PROBLEM DESCRIPTION: Search the data for the word "energy" and copy each line that has it.

Saved entries
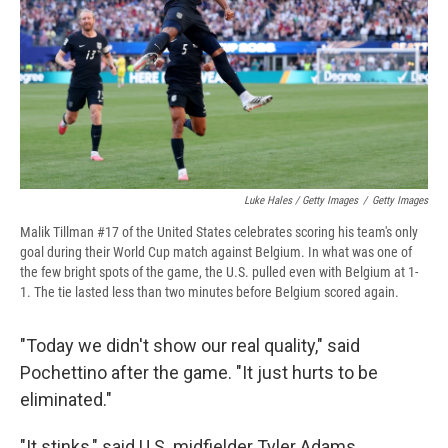
Luke Hales / Getty Images
/
Getty Images
Malik Tillman #17 of the United States celebrates scoring his team's only
goal during their World Cup match against Belgium. In what was one of
the few bright spots of the game, the U.S. pulled even with Belgium at 1-
1. The tie lasted less than two minutes before Belgium scored again.
"Today we didn't show our real quality," said
Pochettino after the game. "It just hurts to be
eliminated."
"It stinks," said U.S. midfielder Tyler Adams.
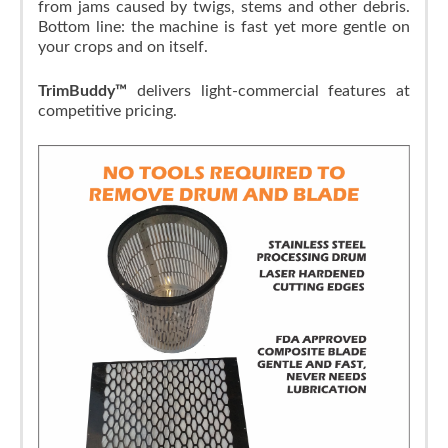
from jams caused by twigs, stems and other debris.
Bottom line: the machine is fast yet more gentle on
your crops and on itself.
TrimBuddy™
delivers light-commercial features at
competitive pricing.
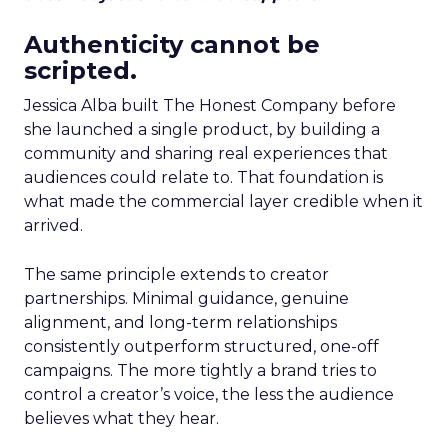
Authenticity cannot be
scripted.
Jessica Alba built The Honest Company before
she launched a single product, by building a
community and sharing real experiences that
audiences could relate to. That foundation is
what made the commercial layer credible when it
arrived.
The same principle extends to creator
partnerships. Minimal guidance, genuine
alignment, and long-term relationships
consistently outperform structured, one-off
campaigns. The more tightly a brand tries to
control a creator’s voice, the less the audience
believes what they hear.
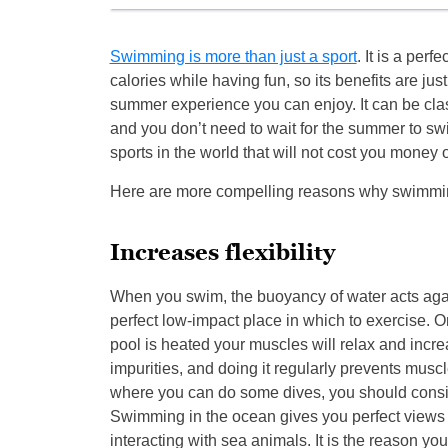
Swimming is more than just a sport
. It is a perf
calories while having fun, so its benefits are ju
summer experience you can enjoy. It can be class
and you don’t need to wait for the summer to sw
sports in the world that will not cost you money 
Here are more compelling reasons why swimming
Increases flexibility
When you swim, the buoyancy of water acts agai
perfect low-impact place in which to exercise. On
pool is heated your muscles will relax and increas
impurities, and doing it regularly prevents musc
where you can do some dives, you should consider
Swimming in the ocean gives you perfect views o
interacting with sea animals. It is the reason yo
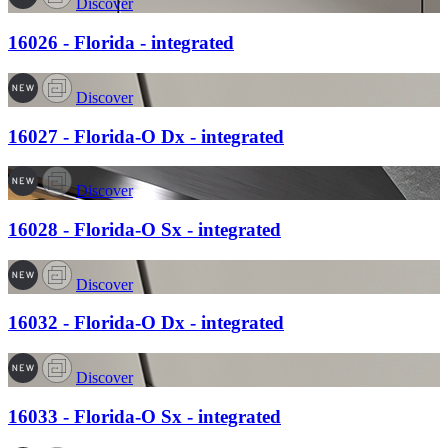
Discover
16026 - Florida - integrated
Discover
16027 - Florida-O Dx - integrated
Discover
16028 - Florida-O Sx - integrated
Discover
16032 - Florida-O Dx - integrated
Discover
16033 - Florida-O Sx - integrated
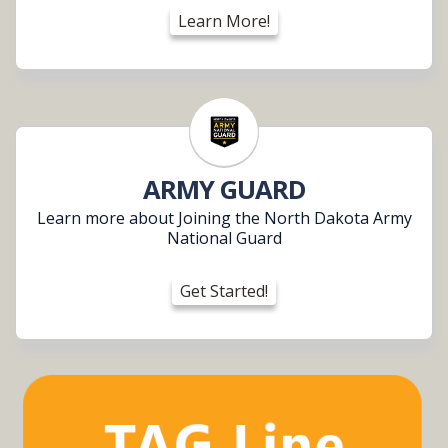
Learn More!
ARMY GUARD
Learn more about Joining the North Dakota Army
National Guard
Get Started!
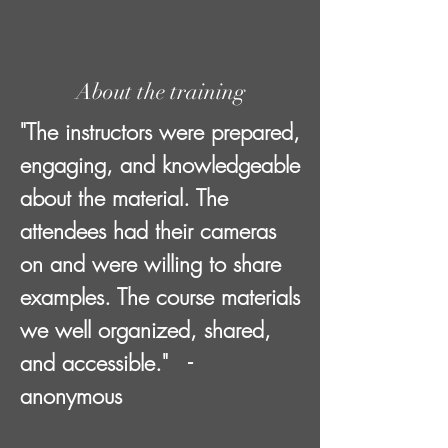
About the training
"The instructors were prepared,
engaging, and knowledgeable
about the material. The
attendees had their cameras
on and were willing to share
examples. The course materials
we well organized, shared,
and accessible." -
anonymous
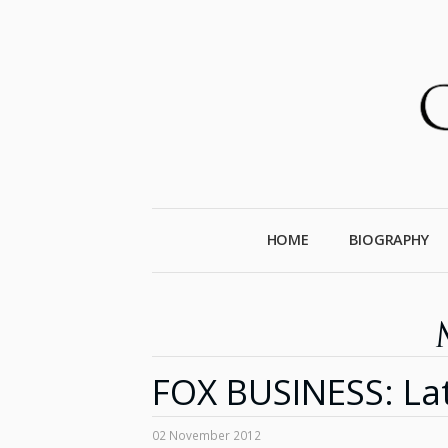
HOME
BIOGRAPHY
FOX BUSINESS: La
02 November 2012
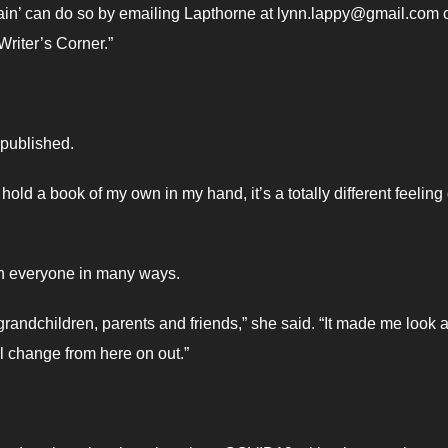
ain’ can do so by emailing Lapthorne at lynn.lappy@gmail.com 
riter’s Corner.”
 published.
hold a book of my own in my hand, it’s a totally different feeling 
n everyone in many ways.
 grandchildren, parents and friends,” she said. “It made me look a
l change from here on out.”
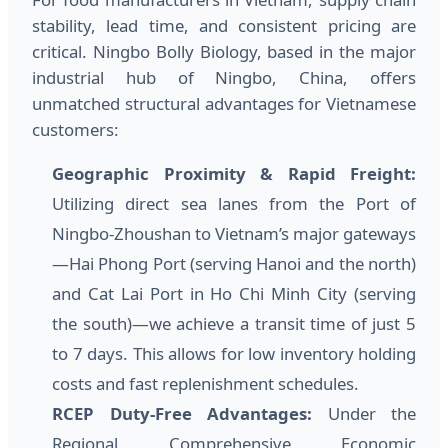
stability, lead time, and consistent pricing are
critical. Ningbo Bolly Biology, based in the major
industrial hub of Ningbo, China, offers
unmatched structural advantages for Vietnamese
customers:
Geographic Proximity & Rapid Freight:
Utilizing direct sea lanes from the Port of
Ningbo-Zhoushan to Vietnam’s major gateways
—Hai Phong Port (serving Hanoi and the north)
and Cat Lai Port in Ho Chi Minh City (serving
the south)—we achieve a transit time of just 5
to 7 days. This allows for low inventory holding
costs and fast replenishment schedules.
RCEP Duty-Free Advantages:
Under the
Regional Comprehensive Economic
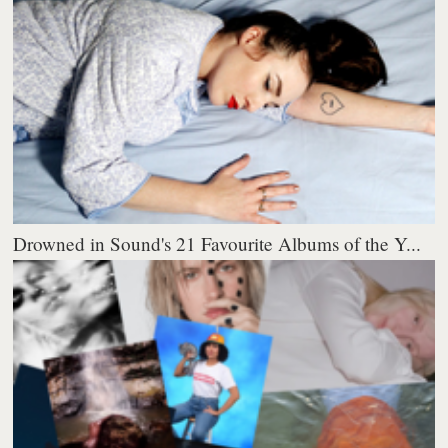
Drowned in Sound's 21 Favourite Albums of the Y...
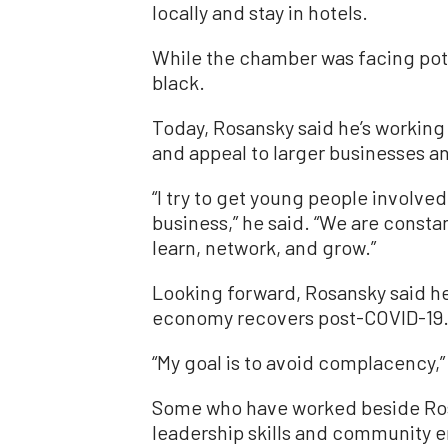
locally and stay in hotels.
While the chamber was facing poten
black.
Today, Rosansky said he’s workin
and appeal to larger businesses 
“I try to get young people involve
business,” he said. “We are consta
learn, network, and grow.”
Looking forward, Rosansky said he’
economy recovers post-COVID-19
“My goal is to avoid complacency,”
Some who have worked beside Rosa
leadership skills and community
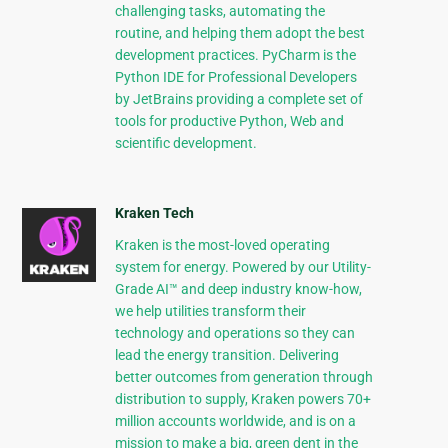
challenging tasks, automating the
routine, and helping them adopt the best
development practices. PyCharm is the
Python IDE for Professional Developers
by JetBrains providing a complete set of
tools for productive Python, Web and
scientific development.
Kraken Tech
Kraken is the most-loved operating
system for energy. Powered by our Utility-
Grade AI™ and deep industry know-how,
we help utilities transform their
technology and operations so they can
lead the energy transition. Delivering
better outcomes from generation through
distribution to supply, Kraken powers 70+
million accounts worldwide, and is on a
mission to make a big, green dent in the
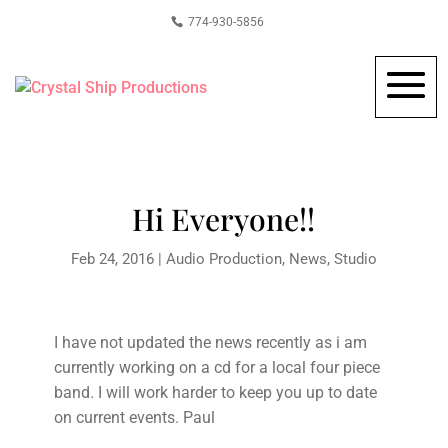
774-930-5856
Hi Everyone!!
Feb 24, 2016
|
Audio Production
,
News
,
Studio
I have not updated the news recently as i am
currently working on a cd for a local four piece
band. I will work harder to keep you up to date
on current events. Paul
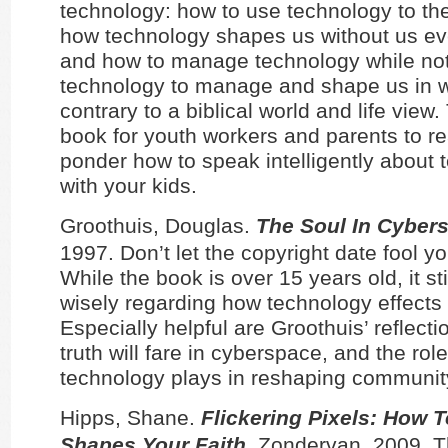
technology: how to use technology to the
how technology shapes us without us ev
and how to manage technology while not
technology to manage and shape us in w
contrary to a biblical world and life view.
book for youth workers and parents to r
ponder how to speak intelligently about
with your kids.
Groothuis, Douglas.
The Soul In Cyber
1997. Don’t let the copyright date fool yo
While the book is over 15 years old, it st
wisely regarding how technology effects ou
Especially helpful are Groothuis’ reflect
truth will fare in cyberspace, and the role
technology plays in reshaping communit
Hipps, Shane.
Flickering Pixels: How 
Shapes Your Faith
. Zondervan, 2009. T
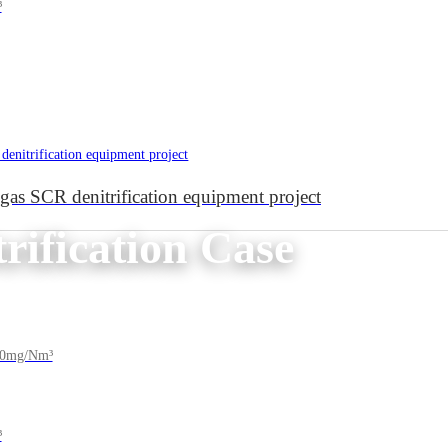
³
e gas SCR denitrification equipment project
rification Case
200mg/Nm³
³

RESULT OF THIS EXERCISE:
system for energy. Powered by our Utility-
lead the energy transition. Delivering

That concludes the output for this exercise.